I would like to do this the direct ways
a fair coin is tossed 3 times, find $P(\text{at least 2 flips were tails})$
Doing this directly,
$$P(\text{at least 2 flips were tails}) = P(\text{2 tails}) + P(\text{3 tails})$$
Is the answer:
$$ = (0.5)^2 + (0.5)^3$$
But the text says the probability should be $(1/2)$ which isnt in agreement with my answer?
We use the concept of Binomial distribution here. Let $n=3$ be the number of trials, $k $ be the number of successful trials (here, getting a tail), $p=0.5$, the probability of getting a tail and $X $, a random variables determining the number of successes.
We thus need to find $P (X=2) + P (X=3)$. Thus, $$P_{\text {req}} = P (X=2)+P (X=3) $$ $$= \binom{3}{2}(0.5)^2 (0.5)^{3-2} + \binom {3}{3}(0.5)^3$$ $$ =\frac {3}{8}+\frac {1}{8} = 0.5$$ Hope it helps.
Here is the sample space:
$\Omega = \left\{HHH, HHT, HTH, \color{red}{HTT}, THH, \color{red}{THT},\color{red}{TTH}, \color{red}{TTT}\right\}$
All the eight outcomes are equally likely to occur. In four out of eight of them (the ones that are colored red), we see at least two tails. Therefore, the probability of getting at least two tails is $\frac{4}{8} = 0.5$.
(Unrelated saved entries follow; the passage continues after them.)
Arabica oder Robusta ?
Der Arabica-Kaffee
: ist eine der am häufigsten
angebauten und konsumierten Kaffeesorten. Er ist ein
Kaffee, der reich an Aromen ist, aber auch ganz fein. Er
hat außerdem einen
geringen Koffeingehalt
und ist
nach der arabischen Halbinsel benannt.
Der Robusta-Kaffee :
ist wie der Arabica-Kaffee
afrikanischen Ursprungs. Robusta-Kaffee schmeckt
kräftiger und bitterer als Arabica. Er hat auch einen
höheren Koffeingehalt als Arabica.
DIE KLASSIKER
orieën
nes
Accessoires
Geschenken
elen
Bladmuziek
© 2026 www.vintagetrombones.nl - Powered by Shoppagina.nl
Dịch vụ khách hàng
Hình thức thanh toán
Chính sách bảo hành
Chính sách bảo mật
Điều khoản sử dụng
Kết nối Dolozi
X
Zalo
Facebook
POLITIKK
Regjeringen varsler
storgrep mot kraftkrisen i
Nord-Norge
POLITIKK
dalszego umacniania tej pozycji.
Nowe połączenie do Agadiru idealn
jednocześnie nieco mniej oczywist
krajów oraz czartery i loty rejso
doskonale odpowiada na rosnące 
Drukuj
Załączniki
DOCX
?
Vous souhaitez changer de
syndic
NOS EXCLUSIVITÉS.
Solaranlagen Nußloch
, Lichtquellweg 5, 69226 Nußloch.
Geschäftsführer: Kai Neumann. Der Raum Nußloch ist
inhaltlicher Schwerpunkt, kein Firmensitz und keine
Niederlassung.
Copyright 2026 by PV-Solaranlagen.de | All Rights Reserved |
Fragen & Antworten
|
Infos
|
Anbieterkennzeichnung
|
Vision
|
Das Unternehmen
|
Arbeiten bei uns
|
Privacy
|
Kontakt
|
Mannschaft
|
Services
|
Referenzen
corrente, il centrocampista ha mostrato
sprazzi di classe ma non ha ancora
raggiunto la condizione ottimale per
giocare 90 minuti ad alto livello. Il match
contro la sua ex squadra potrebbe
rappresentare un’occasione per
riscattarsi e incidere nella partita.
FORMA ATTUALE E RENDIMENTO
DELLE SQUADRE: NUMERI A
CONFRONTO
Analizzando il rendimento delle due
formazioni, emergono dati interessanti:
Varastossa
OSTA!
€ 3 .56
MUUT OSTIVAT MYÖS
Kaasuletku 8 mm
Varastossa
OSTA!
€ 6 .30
From $3$ fair coin flips, if you don't have at least two tails, you have at least two heads. Since these two states are clearly equal in probability and exclude any other possibility, they must each have probability of $\frac 12$.
Probability (exactly one tail) $=\dbinom{3}{1}\left(\dfrac{1}{2}\right)^1\left(\dfrac{1}{2}\right)^2=\dfrac{3}{8}$
Probability (no tail) $=\left(\dfrac{1}{2}\right)^3=\dfrac{1}{8}$
Required probability
$=1-\dfrac{3}{8}-\dfrac{1}{8}=\dfrac{1}{2}$